Artificial intelligence can now put itself in someone else’s shoes. DeepMind has developed a neural network that taught itself to ‘imagine’ a scene from different viewpoints, based on just a single image.Given a 2D picture of a scene – say, a room with a brick wall, and a brightly coloured sphere and cube on the floor – the neural network can generate a 3D view from a different vantage point, rendering the opposite sides of the objects and altering where shadows fall to maintain the same light source.


Very promising research.

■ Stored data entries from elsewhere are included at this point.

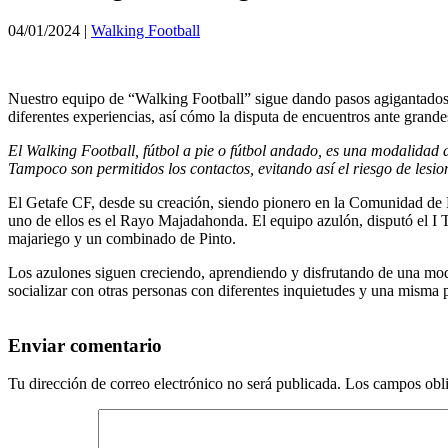
04/01/2024
|
Walking Football
Nuestro equipo de “Walking Football” sigue dando pasos agigantados e
diferentes experiencias, así cómo la disputa de encuentros ante gran
El Walking Football, fútbol a pie o fútbol andado, es una modalidad d
Tampoco son permitidos los contactos, evitando así el riesgo de lesio
El Getafe CF, desde su creación, siendo pionero en la Comunidad de M
uno de ellos es el Rayo Majadahonda. El equipo azulón, disputó el I 
majariego y un combinado de Pinto.
Los azulones siguen creciendo, aprendiendo y disfrutando de una modali
socializar con otras personas con diferentes inquietudes y una misma p
Enviar comentario
Tu dirección de correo electrónico no será publicada.
Los campos obli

Some of the examples almost achieve the quality of the old Wolfenstein 3D from just a few learning images.

The question is, how much computational power does this require?

If it requires Petaflops of CPU/GPU power, its going to be a while before you can give your computer a few photos and have it generate a game level from them.

Still - some of the more interesting research I’ve seen in a while.


Not that I had any doubt, but this certainly confirms my long-held assumption that the future of CG won’t be explicitly defined geometries and brute-force simulation of light and surfaces, but rather will be perceptually based.


It is the network “training” that is computational expensive. Once you have a working model, you could probably use it on a mobile phone. And, since this would probably be a SaaS, google would use all the new inputs that you give it and further train the model and make it (even) more generalizable. But, who knows. This is research and might be a one trick pony for now.


Yeah, more like some kind of dreams. But eventually very precise.
So my predictions that it will create 3d models based on a concept design seem valid.
There’s nothing it can’t do, as it operates the same way our mind does. It’s just in its infantry.


Not sure what you mean by one trick pony, unless it only works on that one image. No, this is a glimpse at the future. Single image photogrammetry, changing viewpoints of a photo or painting, all of that will follow. I just wonder if they have it, or are close to having it, able to produce geometry from its interpolated shapes and spaces.